The Hult Prize is an annual competition co-hosted by the Clinton Global Initiative and the Hult Business School, according to a University press release. Each year the competition focuses on a pressing issue facing the world, with the hope that the Hult Prize will lead to the emergence of the next wave of social entrepreneurs, according to the Hult Prize website.

After the open application period, 250 teams were notified in January of their invitation to the March regional finals and given the global challenge their projects needed to address, Kagan said.

Former President Bill Clinton chose this year’s challenge, according to the Hult Prize website.

Each of the 250 teams competed in one of five regional competitions in Boston, San Francisco, London, Dubai and Shanghai March 1 and 2, according to the release. One team was then selected from each region to spend the summer in a business incubator. In September, the final five teams will compete at the Clinton Global Initiative annual meeting and one team will leave with a $1 million prize to pursue its project, according to the Hult Prize website.

Behgam and Kagan are co-founders of the Food Recovery Network, a national nonprofit that helps students start food rescue organizations at their universities, Behgam said. Kagan used her knowledge of running nonprofits while Behgam was responsible for synthesizing statistics about food waste in transit and in urban slums, she said.

The team behind CharCOOL did not advance beyond the regional finals in Boston, Kagan said. Students from McGill University will continue on to the summer incubator and further develop their idea of selling and eating crickets. McGill’s winning project was an idea Brown’s team also considered — two members of CharCOOL firmly believe that bugs are going to help improve food security, Kagan said.

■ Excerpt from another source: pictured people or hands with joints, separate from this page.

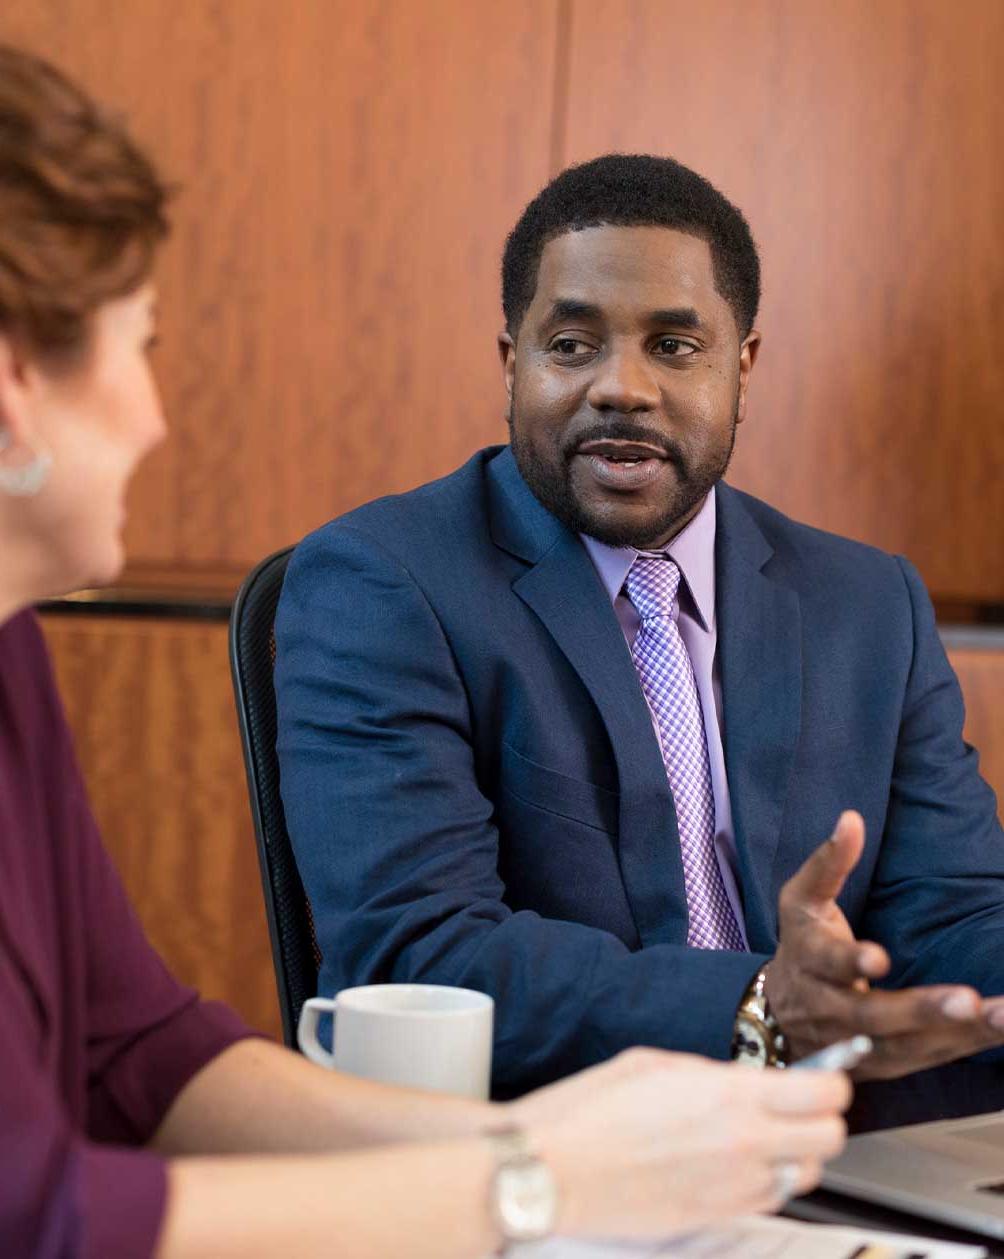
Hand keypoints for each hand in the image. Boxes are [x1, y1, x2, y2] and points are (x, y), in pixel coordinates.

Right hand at [509, 1048, 849, 1239]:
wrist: (550, 1171)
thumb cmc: (588, 1111)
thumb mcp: (652, 1064)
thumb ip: (710, 1073)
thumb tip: (741, 1082)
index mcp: (729, 1094)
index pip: (825, 1093)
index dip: (830, 1083)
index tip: (820, 1080)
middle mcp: (743, 1144)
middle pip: (831, 1140)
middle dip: (823, 1121)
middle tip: (798, 1110)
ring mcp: (732, 1188)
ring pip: (804, 1177)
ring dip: (795, 1156)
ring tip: (762, 1140)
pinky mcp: (714, 1219)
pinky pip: (766, 1201)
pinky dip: (764, 1184)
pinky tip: (733, 1166)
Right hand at [766, 810, 1003, 1078]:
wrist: (778, 1017)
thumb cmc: (800, 945)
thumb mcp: (801, 900)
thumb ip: (828, 862)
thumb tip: (851, 819)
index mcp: (811, 961)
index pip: (830, 962)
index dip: (852, 962)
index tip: (878, 958)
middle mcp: (832, 1009)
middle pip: (875, 1015)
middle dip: (922, 1010)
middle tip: (968, 1000)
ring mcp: (859, 1043)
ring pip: (909, 1045)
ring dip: (959, 1033)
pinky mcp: (885, 1064)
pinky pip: (928, 1057)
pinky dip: (967, 1044)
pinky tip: (1000, 1027)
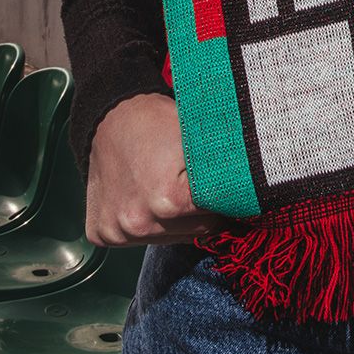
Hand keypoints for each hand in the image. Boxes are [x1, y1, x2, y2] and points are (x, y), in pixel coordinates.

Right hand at [85, 92, 218, 246]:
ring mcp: (118, 232)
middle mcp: (139, 223)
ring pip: (168, 237)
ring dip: (173, 220)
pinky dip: (146, 221)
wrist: (109, 115)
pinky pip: (136, 238)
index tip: (224, 187)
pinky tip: (143, 196)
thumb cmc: (158, 121)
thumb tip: (252, 190)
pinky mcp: (101, 234)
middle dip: (199, 212)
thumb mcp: (197, 137)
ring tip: (166, 186)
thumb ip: (223, 168)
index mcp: (168, 200)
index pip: (215, 216)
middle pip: (193, 231)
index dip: (223, 199)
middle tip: (193, 184)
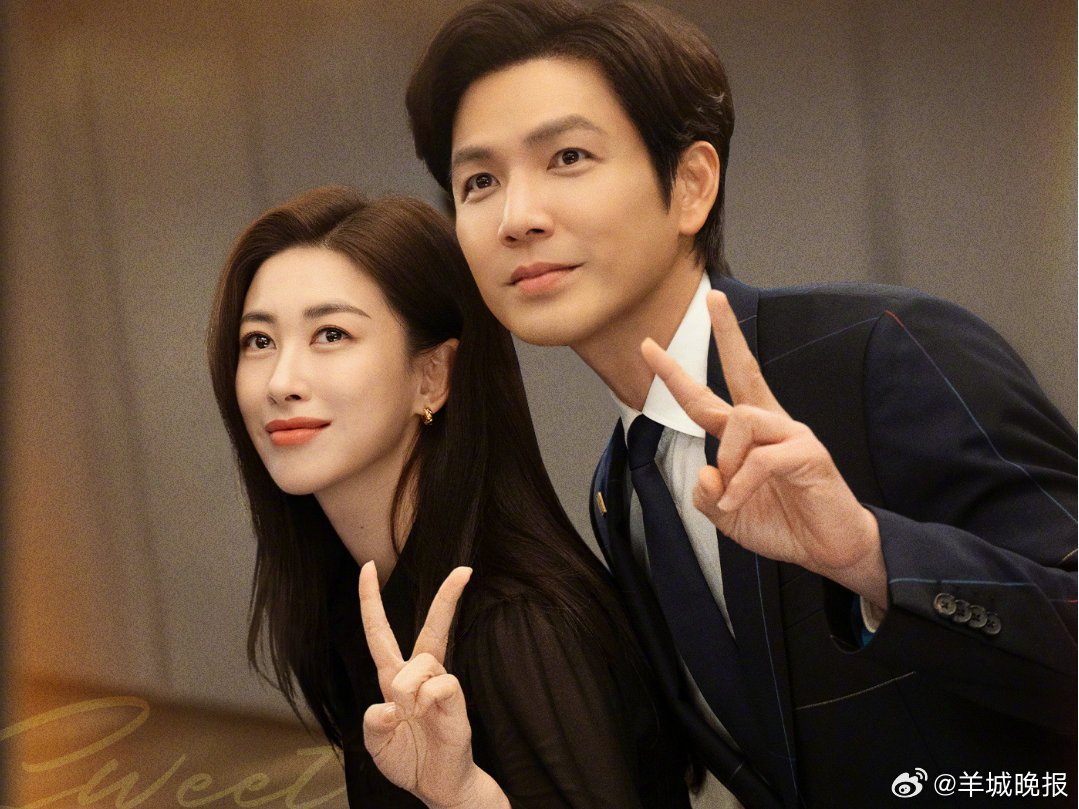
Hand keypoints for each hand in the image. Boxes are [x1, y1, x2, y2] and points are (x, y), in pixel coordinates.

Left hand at [360, 561, 504, 808]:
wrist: (435, 787)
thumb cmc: (407, 759)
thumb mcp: (374, 742)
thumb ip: (372, 720)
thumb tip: (390, 704)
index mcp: (393, 678)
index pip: (380, 632)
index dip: (371, 600)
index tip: (369, 567)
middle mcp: (419, 676)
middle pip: (432, 628)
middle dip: (447, 598)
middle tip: (464, 570)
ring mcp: (440, 688)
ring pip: (423, 661)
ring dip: (408, 687)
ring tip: (409, 714)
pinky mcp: (456, 702)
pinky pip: (441, 684)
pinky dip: (426, 699)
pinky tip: (425, 715)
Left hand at [641, 289, 885, 607]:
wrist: (829, 549)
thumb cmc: (783, 524)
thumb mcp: (728, 515)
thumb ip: (707, 495)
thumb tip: (706, 472)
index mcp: (748, 436)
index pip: (708, 398)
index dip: (676, 375)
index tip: (649, 346)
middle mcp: (770, 425)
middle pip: (745, 369)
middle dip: (728, 332)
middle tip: (712, 298)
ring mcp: (792, 435)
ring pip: (741, 420)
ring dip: (728, 460)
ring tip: (734, 493)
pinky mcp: (809, 453)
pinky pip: (761, 458)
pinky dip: (742, 484)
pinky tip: (739, 502)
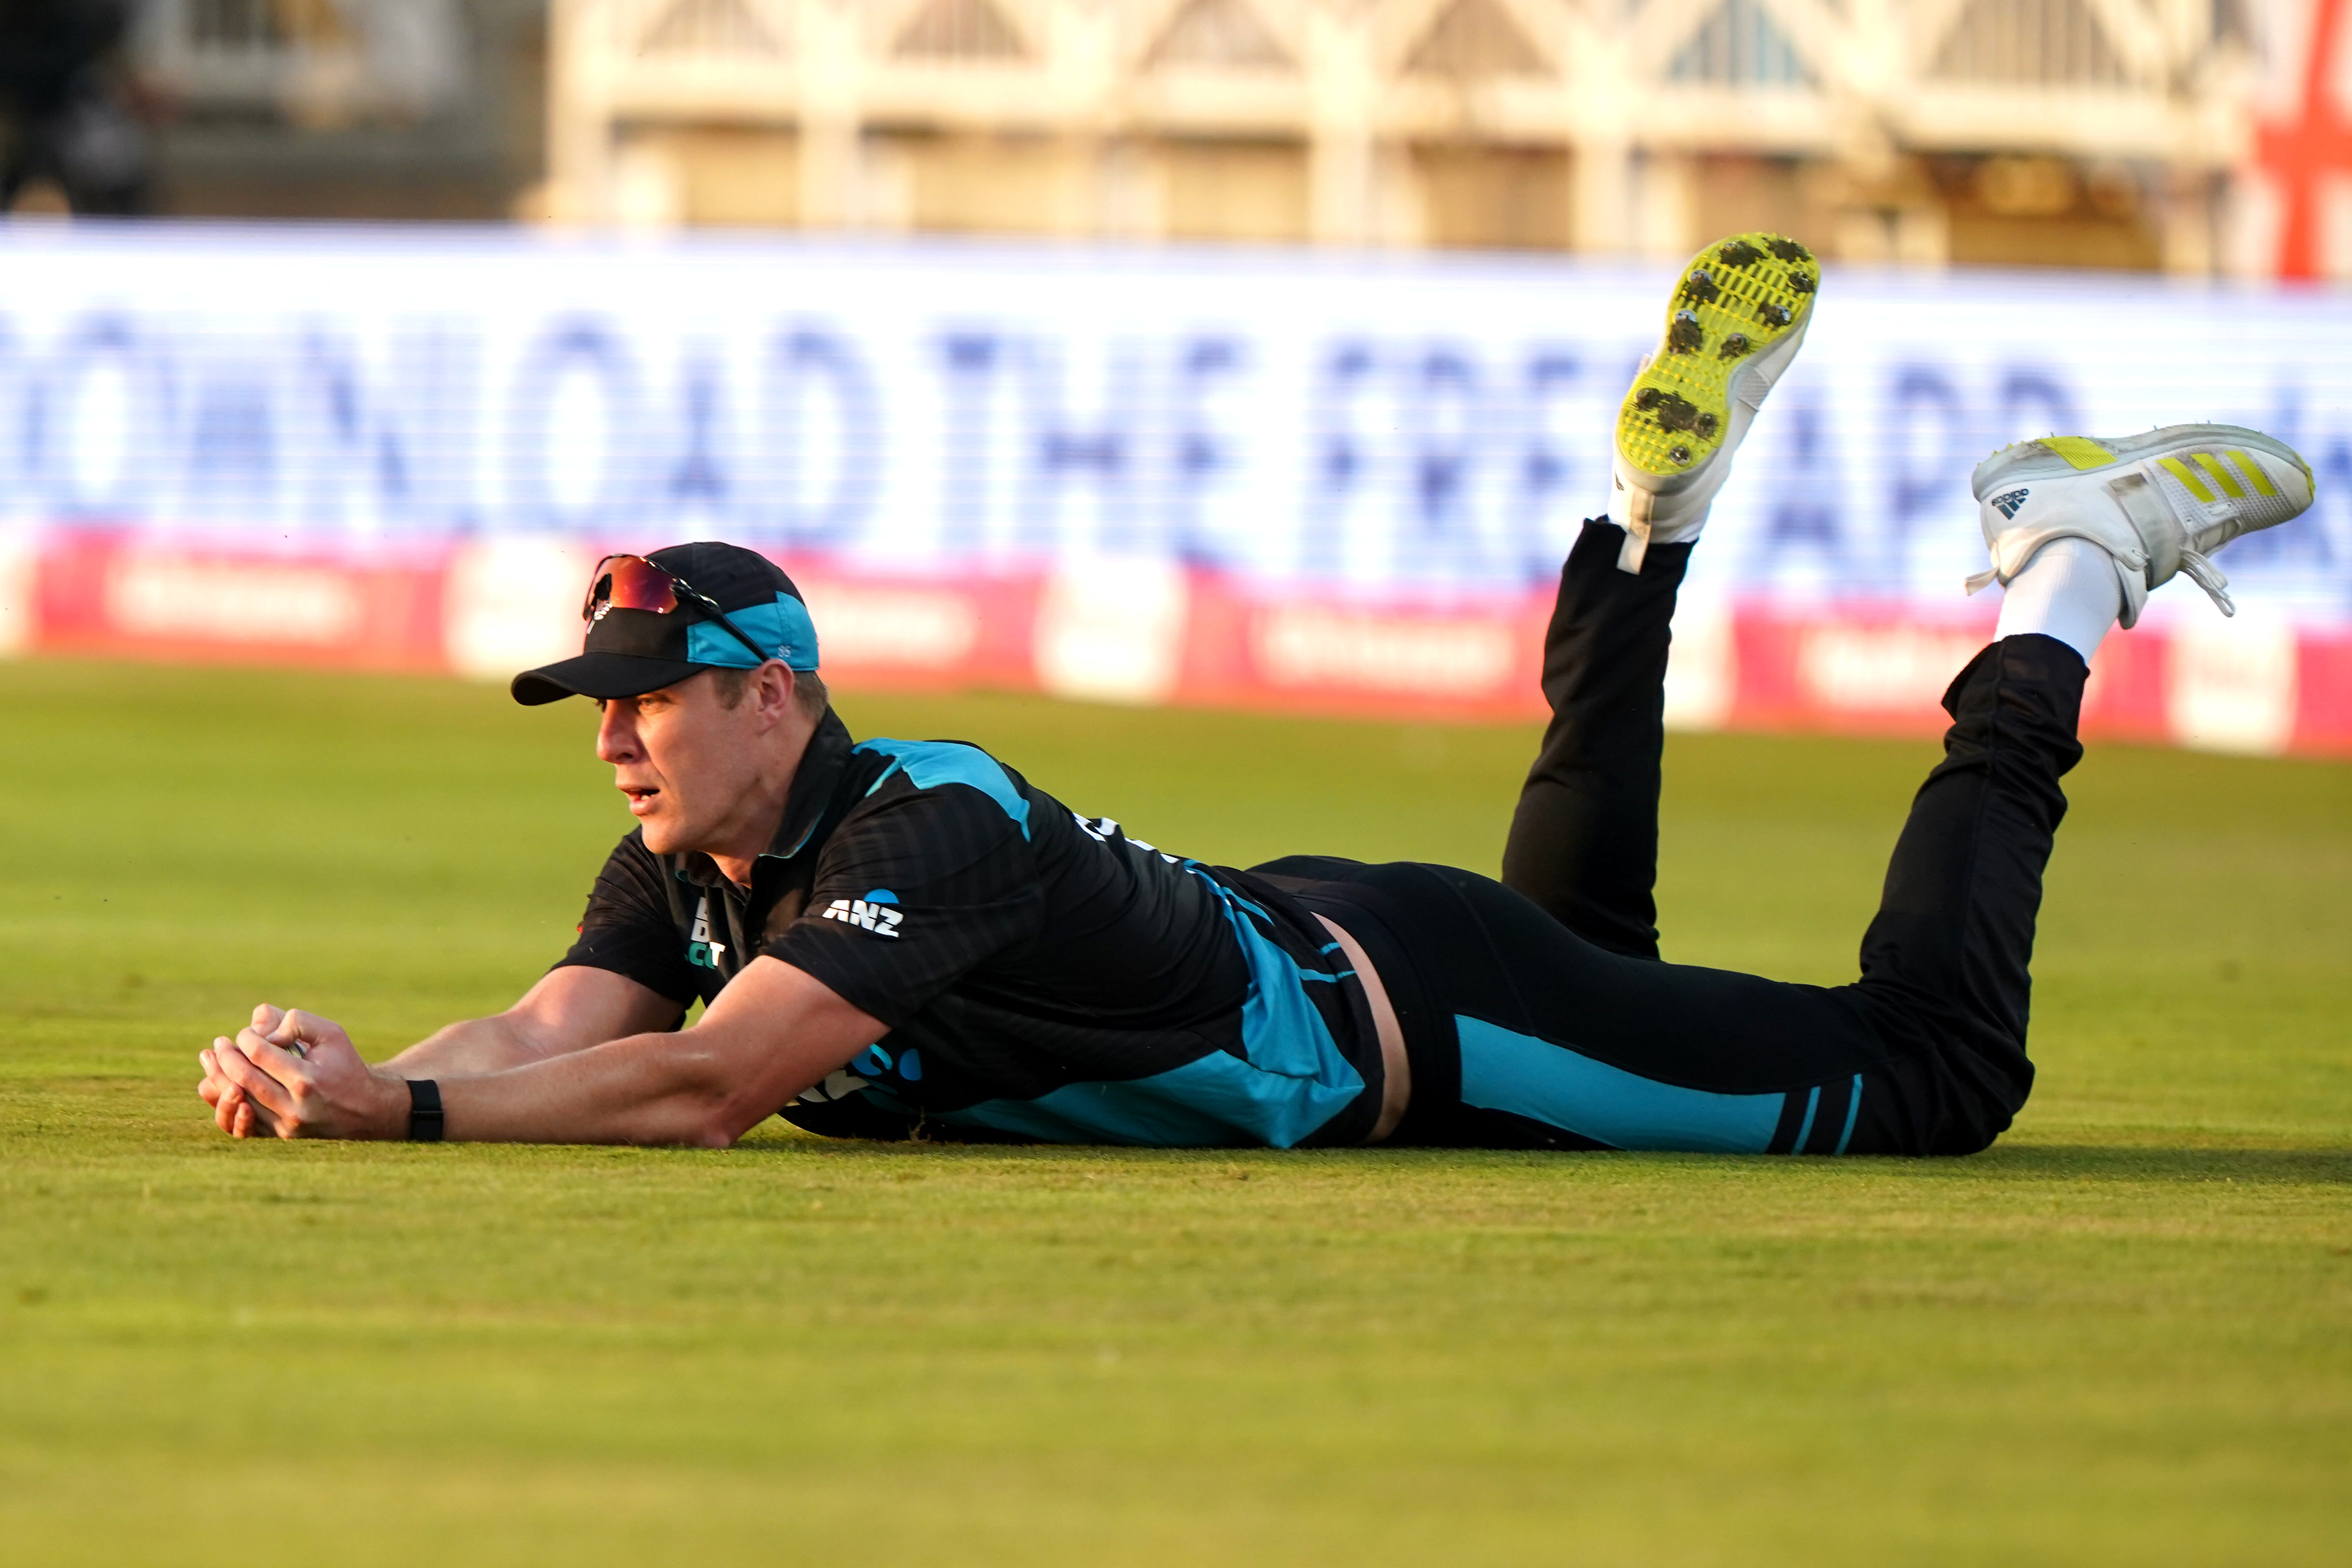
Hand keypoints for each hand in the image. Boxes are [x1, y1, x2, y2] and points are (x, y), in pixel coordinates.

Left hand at [197, 1004, 406, 1140]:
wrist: (365, 1109)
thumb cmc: (345, 1065)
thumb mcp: (331, 1034)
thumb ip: (297, 1021)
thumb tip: (261, 1028)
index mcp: (308, 1079)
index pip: (260, 1054)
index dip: (246, 1038)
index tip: (247, 1032)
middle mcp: (294, 1106)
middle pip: (243, 1078)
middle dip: (226, 1056)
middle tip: (220, 1044)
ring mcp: (285, 1126)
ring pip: (238, 1102)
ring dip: (218, 1078)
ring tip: (211, 1059)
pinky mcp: (279, 1136)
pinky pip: (242, 1123)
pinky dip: (224, 1103)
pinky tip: (214, 1085)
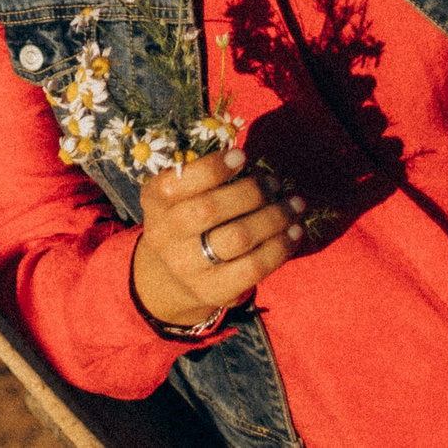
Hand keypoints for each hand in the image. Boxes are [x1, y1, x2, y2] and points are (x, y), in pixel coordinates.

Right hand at [131, 147, 303, 331]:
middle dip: (250, 192)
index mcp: (153, 201)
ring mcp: (186, 266)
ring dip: (274, 217)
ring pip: (237, 237)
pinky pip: (254, 267)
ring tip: (294, 204)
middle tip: (274, 182)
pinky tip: (294, 232)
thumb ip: (203, 178)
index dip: (212, 168)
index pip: (176, 183)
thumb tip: (247, 161)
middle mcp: (163, 235)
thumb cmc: (186, 220)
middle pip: (210, 209)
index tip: (242, 157)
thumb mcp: (179, 194)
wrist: (172, 275)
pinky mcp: (213, 290)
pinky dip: (280, 246)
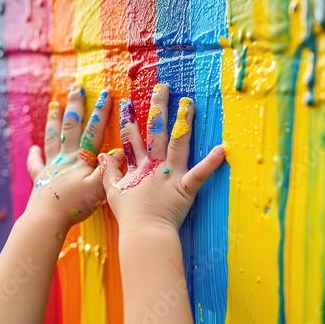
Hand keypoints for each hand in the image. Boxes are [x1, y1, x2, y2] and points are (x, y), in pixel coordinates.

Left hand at [26, 85, 119, 227]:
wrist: (47, 219)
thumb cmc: (74, 205)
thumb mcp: (98, 189)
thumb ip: (109, 169)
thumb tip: (120, 150)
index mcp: (80, 159)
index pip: (93, 131)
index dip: (101, 112)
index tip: (106, 94)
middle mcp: (65, 158)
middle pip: (70, 127)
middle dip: (75, 106)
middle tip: (76, 88)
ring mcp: (51, 166)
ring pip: (53, 138)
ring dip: (54, 120)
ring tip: (54, 105)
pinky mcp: (41, 179)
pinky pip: (36, 164)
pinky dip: (35, 154)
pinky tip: (33, 147)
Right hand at [98, 83, 224, 230]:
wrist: (143, 234)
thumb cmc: (130, 216)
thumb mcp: (113, 192)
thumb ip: (109, 171)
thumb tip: (103, 154)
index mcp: (138, 167)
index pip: (131, 138)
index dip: (129, 120)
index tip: (127, 102)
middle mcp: (154, 166)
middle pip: (155, 132)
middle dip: (158, 109)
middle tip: (162, 88)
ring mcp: (170, 175)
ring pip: (176, 143)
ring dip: (183, 122)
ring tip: (188, 103)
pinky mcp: (185, 188)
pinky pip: (199, 174)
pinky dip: (211, 163)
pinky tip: (222, 149)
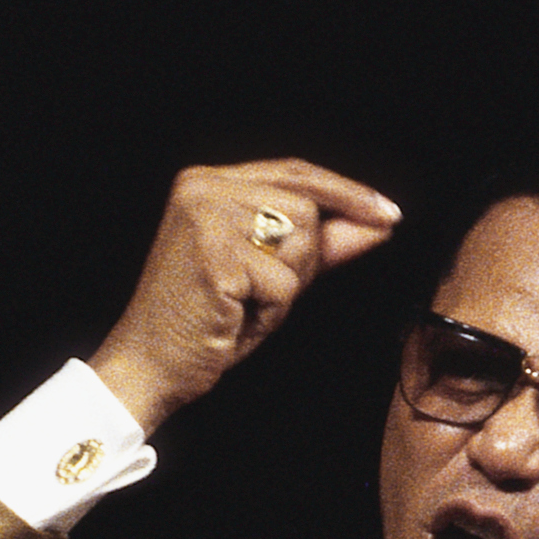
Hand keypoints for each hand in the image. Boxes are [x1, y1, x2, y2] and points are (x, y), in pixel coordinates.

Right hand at [87, 159, 399, 432]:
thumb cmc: (204, 325)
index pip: (295, 171)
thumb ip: (319, 244)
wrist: (149, 367)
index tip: (389, 213)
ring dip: (285, 286)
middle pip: (305, 206)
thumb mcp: (268, 275)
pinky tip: (234, 319)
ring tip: (241, 305)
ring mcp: (205, 216)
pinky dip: (270, 312)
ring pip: (300, 240)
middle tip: (257, 295)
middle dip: (303, 258)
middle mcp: (202, 187)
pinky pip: (284, 282)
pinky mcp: (214, 253)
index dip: (346, 192)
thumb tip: (379, 223)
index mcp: (206, 182)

If CharCOOL had won the competition, the project would have piloted in Uganda and expanded to reach 200 million people living in slums, Kagan said. Since Ndagire worked in Uganda for 10 years, she was responsible for figuring out the logistics of cultivating this project in the country, Kagan said. Kagan added that if her team had won or at least advanced to the summer incubator stage, they all would have moved to Uganda to build the nonprofit.

CharCOOL was one of the only undergraduate teams competing at the Boston regional finals. Most of the regional finalists came from graduate business schools, Kagan said.

“It became very apparent that our business skills were not as fine-tuned as the other finalists,” Behgam said. “I learned that it’s great to be able to think of solutions to these problems, but it’s extremely necessary to have the business skills to implement those solutions in the social enterprise field.”